*What to do*. Print every line of the data below word for word. Leave the pictures out.

Saved entries
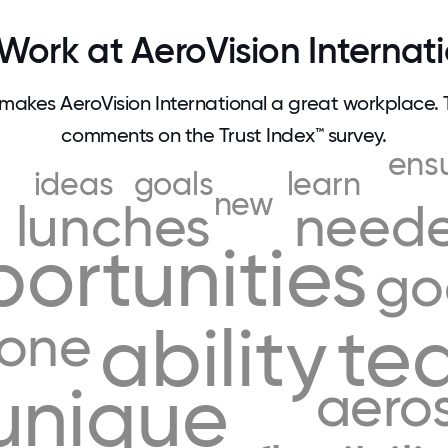
ork at AeroVision Internat
akes AeroVision International a great workplace.
comments on the Trust Index™ survey.
ens
ideas
goals
learn
new
lunches
need
ortunities
go
ability
te
yone
unique
aero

*Answer for the task*.
ork at AeroVision Internat
akes AeroVision International a great workplace.
comments on the Trust Index™ survey.
ens
ideas
goals
learn
new
lunches
need
ortunities
go
ability
te
yone
unique
aero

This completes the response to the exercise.